Please return every line of the records below that contains the word "linecap".

Data shown
=======
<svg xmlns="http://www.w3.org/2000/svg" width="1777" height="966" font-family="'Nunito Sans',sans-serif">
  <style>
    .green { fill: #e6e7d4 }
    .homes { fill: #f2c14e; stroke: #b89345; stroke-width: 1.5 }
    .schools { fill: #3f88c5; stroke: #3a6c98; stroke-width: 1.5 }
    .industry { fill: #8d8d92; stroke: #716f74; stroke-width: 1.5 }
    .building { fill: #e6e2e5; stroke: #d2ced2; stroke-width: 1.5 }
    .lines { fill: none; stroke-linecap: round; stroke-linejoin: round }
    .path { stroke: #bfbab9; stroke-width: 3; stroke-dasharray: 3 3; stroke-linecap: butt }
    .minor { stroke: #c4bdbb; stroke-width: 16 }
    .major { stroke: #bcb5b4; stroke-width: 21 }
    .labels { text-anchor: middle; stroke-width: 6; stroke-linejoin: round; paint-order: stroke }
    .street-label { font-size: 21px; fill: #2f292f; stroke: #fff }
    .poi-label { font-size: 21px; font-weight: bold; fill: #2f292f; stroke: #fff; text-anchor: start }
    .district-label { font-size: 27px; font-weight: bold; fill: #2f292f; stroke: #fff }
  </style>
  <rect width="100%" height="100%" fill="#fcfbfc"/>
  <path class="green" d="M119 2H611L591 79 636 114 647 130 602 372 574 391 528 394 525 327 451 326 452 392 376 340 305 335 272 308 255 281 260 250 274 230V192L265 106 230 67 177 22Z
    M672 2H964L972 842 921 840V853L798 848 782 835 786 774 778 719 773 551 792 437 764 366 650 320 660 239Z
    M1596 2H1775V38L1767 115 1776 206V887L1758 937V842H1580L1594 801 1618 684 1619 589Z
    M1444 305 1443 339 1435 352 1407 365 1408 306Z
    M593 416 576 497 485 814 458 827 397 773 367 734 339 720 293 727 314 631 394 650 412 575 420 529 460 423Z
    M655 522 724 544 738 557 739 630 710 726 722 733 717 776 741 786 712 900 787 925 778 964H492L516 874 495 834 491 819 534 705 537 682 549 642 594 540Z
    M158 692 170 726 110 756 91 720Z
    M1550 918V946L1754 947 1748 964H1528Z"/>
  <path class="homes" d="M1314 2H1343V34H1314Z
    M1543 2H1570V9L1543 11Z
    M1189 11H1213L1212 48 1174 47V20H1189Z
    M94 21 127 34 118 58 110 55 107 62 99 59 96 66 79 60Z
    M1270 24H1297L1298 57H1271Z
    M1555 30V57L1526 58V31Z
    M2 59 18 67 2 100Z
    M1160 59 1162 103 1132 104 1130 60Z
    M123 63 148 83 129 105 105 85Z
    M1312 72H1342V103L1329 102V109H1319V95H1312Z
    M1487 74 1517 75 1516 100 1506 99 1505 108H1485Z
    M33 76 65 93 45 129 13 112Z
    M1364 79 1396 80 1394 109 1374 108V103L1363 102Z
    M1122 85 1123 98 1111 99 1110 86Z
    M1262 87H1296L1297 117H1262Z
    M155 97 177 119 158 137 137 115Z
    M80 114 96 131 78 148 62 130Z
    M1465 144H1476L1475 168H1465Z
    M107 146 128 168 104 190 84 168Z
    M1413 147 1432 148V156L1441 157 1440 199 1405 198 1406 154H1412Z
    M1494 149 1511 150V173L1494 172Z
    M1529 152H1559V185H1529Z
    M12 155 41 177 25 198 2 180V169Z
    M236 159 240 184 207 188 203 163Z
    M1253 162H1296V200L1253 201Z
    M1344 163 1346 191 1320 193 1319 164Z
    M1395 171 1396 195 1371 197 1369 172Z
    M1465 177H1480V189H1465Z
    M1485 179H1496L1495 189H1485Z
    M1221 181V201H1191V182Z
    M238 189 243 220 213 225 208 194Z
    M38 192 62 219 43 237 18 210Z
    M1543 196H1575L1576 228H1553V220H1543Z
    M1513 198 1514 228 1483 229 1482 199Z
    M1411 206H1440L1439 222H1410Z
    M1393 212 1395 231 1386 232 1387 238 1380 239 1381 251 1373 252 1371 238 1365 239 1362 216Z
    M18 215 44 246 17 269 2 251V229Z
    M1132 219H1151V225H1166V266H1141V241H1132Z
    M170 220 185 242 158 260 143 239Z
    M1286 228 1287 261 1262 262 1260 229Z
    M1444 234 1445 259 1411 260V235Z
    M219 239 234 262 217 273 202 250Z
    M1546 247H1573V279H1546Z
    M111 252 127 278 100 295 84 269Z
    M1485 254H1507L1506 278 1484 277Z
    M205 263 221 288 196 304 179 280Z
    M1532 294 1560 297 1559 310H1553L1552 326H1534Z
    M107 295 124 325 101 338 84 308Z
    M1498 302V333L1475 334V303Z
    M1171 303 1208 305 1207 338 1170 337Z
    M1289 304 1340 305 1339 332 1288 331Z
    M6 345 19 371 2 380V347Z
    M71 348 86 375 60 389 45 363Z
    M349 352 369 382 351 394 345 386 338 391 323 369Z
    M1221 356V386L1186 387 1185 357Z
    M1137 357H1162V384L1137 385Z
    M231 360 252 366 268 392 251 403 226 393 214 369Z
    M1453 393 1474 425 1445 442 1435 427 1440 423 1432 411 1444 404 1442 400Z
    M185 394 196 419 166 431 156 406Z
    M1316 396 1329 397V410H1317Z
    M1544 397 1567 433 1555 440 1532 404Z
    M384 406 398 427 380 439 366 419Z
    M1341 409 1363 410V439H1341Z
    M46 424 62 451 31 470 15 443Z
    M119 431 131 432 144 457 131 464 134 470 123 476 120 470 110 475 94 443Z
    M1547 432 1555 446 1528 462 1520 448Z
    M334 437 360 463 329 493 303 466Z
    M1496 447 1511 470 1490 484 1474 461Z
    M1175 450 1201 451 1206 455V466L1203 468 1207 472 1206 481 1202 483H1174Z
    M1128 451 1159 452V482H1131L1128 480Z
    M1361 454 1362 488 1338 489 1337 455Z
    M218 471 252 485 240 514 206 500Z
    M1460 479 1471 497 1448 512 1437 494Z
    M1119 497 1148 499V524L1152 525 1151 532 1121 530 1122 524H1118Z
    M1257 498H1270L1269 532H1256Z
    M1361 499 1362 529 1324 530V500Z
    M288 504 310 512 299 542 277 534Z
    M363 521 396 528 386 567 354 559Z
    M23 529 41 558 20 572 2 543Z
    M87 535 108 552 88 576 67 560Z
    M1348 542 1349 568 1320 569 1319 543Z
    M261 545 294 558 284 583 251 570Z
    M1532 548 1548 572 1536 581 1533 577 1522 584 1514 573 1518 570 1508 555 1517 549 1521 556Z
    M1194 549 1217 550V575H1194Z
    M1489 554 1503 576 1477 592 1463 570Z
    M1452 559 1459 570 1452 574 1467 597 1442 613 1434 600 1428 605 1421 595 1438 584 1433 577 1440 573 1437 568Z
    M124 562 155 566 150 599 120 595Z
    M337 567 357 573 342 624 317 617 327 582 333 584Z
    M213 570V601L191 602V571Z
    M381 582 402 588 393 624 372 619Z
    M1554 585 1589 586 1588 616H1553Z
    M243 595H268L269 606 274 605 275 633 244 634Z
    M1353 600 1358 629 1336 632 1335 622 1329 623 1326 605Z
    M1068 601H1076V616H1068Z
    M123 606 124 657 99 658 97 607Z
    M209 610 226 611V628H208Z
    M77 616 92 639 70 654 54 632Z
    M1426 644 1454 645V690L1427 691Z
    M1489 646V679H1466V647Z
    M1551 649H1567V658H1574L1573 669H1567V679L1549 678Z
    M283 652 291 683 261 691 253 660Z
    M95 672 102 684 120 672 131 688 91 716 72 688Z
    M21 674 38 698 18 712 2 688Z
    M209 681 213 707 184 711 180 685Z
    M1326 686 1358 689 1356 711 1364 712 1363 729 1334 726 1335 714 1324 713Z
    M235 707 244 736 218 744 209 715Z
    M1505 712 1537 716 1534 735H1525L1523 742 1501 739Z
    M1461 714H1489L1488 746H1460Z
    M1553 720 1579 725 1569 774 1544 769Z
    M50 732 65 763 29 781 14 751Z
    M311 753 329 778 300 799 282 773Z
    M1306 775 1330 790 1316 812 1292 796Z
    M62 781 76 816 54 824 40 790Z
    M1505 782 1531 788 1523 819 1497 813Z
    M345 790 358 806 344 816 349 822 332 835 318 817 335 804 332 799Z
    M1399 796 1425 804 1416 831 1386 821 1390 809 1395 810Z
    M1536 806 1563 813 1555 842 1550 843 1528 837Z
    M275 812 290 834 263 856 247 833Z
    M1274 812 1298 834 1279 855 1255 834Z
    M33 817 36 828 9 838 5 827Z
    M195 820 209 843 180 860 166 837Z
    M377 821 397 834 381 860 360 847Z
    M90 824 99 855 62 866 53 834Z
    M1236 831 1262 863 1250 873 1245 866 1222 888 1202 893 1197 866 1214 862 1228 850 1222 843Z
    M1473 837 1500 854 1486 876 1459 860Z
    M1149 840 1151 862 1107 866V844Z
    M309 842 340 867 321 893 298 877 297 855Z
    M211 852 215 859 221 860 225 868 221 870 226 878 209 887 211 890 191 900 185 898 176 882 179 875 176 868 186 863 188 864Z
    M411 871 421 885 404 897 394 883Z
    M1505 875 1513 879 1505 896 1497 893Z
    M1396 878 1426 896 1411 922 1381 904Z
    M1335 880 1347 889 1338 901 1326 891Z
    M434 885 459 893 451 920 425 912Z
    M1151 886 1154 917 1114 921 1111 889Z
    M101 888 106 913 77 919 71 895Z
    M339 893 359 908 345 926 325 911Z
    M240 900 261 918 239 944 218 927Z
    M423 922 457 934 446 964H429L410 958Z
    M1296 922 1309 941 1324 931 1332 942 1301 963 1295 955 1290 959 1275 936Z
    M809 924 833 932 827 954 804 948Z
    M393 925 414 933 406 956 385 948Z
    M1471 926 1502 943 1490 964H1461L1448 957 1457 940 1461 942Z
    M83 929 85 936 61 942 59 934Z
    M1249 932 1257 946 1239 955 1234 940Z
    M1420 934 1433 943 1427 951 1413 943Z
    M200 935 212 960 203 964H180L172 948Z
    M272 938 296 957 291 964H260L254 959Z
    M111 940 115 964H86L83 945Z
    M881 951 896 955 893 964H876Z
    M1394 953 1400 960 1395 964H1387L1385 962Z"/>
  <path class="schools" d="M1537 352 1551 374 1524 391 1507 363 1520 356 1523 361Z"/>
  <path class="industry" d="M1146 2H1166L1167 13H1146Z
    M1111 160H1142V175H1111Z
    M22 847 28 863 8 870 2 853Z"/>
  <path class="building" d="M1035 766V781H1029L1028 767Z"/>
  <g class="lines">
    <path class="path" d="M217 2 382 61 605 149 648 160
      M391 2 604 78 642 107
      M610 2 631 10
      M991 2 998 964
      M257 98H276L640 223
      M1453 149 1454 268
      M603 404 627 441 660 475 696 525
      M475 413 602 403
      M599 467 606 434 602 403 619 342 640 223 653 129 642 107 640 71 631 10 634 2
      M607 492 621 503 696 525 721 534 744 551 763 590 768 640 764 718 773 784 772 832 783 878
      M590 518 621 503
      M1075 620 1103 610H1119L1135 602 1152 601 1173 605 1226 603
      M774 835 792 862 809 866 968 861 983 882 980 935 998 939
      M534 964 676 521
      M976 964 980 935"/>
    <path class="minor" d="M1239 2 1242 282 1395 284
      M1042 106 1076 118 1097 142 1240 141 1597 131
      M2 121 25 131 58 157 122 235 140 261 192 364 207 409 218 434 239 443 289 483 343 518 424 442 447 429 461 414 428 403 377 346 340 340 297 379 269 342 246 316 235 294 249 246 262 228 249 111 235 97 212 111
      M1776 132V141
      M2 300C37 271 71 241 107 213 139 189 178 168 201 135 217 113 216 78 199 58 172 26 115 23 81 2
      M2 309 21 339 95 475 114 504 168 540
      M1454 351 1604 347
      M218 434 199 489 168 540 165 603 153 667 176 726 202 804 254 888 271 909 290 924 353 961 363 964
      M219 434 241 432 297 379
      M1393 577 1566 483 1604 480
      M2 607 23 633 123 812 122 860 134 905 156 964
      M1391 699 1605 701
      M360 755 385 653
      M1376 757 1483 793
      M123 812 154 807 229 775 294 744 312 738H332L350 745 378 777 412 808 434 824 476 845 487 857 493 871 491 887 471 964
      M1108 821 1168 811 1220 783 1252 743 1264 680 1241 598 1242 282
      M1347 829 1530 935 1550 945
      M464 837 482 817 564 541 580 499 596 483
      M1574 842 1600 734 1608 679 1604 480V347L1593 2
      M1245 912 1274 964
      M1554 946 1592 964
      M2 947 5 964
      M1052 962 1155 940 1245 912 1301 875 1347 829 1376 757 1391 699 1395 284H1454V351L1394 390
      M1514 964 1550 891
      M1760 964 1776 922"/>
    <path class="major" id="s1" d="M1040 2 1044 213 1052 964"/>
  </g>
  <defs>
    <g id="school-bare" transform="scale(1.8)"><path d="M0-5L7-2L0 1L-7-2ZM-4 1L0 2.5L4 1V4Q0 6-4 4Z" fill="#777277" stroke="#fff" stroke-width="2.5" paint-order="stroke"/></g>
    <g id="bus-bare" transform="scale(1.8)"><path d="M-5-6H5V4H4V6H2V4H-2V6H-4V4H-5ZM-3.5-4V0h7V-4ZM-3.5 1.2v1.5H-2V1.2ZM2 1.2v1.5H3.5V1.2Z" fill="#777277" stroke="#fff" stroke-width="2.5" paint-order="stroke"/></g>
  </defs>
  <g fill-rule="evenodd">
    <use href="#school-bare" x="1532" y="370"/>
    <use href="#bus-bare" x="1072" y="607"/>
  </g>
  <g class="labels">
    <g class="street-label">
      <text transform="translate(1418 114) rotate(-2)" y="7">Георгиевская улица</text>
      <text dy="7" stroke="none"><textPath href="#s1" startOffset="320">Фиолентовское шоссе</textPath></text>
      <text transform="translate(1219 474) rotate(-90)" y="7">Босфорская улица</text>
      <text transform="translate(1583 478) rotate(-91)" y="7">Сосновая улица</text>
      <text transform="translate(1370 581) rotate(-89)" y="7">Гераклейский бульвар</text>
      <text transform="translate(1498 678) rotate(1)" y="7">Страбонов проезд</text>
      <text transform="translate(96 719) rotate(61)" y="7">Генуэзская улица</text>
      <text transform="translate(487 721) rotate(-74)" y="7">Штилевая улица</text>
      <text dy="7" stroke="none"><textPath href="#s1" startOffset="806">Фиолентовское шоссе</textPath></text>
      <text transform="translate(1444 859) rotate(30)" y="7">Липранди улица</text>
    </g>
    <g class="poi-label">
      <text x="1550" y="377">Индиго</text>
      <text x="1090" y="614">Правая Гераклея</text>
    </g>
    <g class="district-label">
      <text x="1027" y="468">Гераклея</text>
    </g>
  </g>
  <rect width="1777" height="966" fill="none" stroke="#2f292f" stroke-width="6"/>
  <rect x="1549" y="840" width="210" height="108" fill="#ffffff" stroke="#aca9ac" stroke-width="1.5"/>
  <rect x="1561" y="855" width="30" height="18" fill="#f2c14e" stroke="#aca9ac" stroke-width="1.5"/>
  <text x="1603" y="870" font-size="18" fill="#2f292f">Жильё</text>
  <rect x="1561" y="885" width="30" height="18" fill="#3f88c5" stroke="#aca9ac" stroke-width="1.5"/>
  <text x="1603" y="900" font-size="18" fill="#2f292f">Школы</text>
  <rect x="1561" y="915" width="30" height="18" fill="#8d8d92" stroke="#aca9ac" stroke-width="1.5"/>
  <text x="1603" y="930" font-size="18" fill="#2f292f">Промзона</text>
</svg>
=======
Task output
    .lines { fill: none; stroke-linecap: round; stroke-linejoin: round }
    .path { stroke: #bfbab9; stroke-width: 3; stroke-dasharray: 3 3; stroke-linecap: butt }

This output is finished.